Jeśli Robert Lewandowski strzela bramkę, FC Barcelona wygrywa. W przeciwnym wypadku traci punkty. Polak zdobył 12 spośród 24 goli Dumy Katalonii trafionych w La Lidze i Lidze Mistrzów. W trzech meczach Lewy nie zdołał trafić do siatki: z Rayo Vallecano (0-0), Bayernem (2-0) i Interem (1-0). Poważne są zwłaszcza konsekwencje przegranych w europejskich rozgrywkach. Barcelona bardzo skomplikowała sobie awans do 1/8 finału Ligi Mistrzów i musi wygrać w starciu z Interem na Camp Nou.

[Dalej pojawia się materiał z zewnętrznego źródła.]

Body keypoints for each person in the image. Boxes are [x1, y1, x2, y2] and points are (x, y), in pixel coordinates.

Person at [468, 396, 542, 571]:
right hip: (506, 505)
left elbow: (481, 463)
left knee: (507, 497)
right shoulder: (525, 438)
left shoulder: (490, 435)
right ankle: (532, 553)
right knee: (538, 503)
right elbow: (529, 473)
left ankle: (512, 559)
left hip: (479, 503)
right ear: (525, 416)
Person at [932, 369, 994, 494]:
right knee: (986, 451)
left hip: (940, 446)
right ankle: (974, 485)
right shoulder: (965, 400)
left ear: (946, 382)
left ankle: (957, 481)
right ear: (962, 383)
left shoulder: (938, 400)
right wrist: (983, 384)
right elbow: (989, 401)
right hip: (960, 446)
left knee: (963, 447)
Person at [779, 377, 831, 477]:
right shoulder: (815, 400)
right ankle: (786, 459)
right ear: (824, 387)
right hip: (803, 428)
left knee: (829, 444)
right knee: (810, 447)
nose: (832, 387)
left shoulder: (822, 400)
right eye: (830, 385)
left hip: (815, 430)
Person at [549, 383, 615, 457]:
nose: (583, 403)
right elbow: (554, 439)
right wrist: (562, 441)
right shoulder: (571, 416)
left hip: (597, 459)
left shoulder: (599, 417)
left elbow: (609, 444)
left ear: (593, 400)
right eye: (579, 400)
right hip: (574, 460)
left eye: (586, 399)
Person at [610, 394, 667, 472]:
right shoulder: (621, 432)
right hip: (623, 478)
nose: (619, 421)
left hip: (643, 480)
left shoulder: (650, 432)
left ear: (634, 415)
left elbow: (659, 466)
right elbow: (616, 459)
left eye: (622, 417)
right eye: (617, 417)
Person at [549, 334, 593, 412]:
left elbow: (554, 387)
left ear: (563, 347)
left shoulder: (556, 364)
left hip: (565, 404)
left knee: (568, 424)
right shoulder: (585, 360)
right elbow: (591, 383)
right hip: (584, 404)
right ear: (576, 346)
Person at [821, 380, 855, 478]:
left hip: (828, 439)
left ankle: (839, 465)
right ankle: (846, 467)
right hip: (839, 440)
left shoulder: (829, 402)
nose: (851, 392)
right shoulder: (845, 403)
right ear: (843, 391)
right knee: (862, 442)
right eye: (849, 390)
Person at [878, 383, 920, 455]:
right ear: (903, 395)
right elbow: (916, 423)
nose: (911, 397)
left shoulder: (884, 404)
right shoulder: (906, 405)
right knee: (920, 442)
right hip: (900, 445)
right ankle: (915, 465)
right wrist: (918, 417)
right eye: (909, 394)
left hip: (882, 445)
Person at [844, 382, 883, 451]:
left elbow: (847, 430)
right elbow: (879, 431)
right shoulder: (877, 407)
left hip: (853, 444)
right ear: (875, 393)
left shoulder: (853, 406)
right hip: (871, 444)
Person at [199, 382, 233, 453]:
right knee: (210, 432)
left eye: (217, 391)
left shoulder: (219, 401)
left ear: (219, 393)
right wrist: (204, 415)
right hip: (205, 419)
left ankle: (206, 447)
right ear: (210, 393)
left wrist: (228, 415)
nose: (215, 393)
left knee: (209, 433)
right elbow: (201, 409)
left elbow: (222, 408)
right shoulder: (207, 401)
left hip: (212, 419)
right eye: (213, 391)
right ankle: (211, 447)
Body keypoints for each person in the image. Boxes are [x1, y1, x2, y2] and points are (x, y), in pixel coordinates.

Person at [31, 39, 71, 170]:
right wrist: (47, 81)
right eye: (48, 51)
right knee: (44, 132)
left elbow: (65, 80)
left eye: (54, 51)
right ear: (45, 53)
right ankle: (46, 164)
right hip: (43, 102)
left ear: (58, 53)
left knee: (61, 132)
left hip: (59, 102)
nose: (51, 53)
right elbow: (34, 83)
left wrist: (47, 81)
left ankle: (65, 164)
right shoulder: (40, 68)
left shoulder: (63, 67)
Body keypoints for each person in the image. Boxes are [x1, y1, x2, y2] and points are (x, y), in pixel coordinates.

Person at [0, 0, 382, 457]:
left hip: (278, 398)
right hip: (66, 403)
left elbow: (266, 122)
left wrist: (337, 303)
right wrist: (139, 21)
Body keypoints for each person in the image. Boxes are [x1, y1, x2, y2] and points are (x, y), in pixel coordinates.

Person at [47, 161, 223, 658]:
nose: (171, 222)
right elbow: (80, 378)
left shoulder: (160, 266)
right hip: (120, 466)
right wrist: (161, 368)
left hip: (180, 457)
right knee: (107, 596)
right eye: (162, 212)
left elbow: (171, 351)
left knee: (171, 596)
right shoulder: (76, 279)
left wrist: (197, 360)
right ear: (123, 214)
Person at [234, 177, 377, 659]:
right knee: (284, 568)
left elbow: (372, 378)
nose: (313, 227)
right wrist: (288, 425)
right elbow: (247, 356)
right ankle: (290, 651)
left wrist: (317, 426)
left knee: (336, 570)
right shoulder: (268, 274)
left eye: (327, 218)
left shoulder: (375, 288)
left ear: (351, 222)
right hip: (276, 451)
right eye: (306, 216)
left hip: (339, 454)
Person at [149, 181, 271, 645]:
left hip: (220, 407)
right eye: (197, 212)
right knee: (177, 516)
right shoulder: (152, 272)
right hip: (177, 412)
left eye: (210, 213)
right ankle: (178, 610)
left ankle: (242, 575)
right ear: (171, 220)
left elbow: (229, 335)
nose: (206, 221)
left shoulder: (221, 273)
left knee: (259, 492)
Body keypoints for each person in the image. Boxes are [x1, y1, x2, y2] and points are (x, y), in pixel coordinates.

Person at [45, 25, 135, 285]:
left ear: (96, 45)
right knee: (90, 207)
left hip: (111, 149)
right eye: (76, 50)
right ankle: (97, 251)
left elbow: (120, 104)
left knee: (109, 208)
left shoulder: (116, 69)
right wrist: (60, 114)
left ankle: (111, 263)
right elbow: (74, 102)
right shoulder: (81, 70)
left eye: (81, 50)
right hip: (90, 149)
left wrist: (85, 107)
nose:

Pozostali napastnicy nie spisują się tak, jak powinni. Po Lewandowskim najwięcej bramek na koncie mają Ansu Fati (318 rozegranych minut) i Ousmane Dembélé (725 minut), ale mają tylko po dwa trafienia. Francuz tyle samo goli strzelił w całych zeszłorocznych rozgrywkach, lecz wciąż jest to słaby wynik. Po jednym trafieniu mają Raphinha (487 minut), Ferran Torres (238 minut) i Memphis Depay (131 minut). Spośród pomocników tylko trzech trafiło do siatki: Pedri (716 minut), Frenkie de Jong (470 minut) i Franck Kessié (247 minut); natomiast jeśli chodzi o defensywę, gola strzelili Eric García (494 minuty) i Sergi Roberto (244 minuty). Wszyscy muszą dawać z siebie więcej.
Trudno jest trafić do bramki, jeśli tylko dwa strzały lecą w jej kierunku, jak miało to miejsce we wtorkowym meczu. W tym sezonie, podobnie jak w zeszłorocznych rozgrywkach, Barcelona znów ma problem ze zdobywaniem goli na wyjeździe. W ostatnich pięciu meczach Ligi Mistrzów poza Camp Nou Katalończycy strzelili jedną bramkę. W spotkaniu z Dynamem Kijów w listopadzie 2021 rok do siatki trafił Ansu Fati. Wcześniej jednak Barça przegrała z Benficą (3-0), a po starciu z Ukraińcami poległa z Bayernem (3-0 i 2-0) oraz Interem (1-0).
Do tego trzeba dodać problemy w defensywie. Ter Stegen od pięciu kolejek nie puścił gola w krajowych rozgrywkach, ale nie jest w stanie zachować czystego konta w Lidze Mistrzów.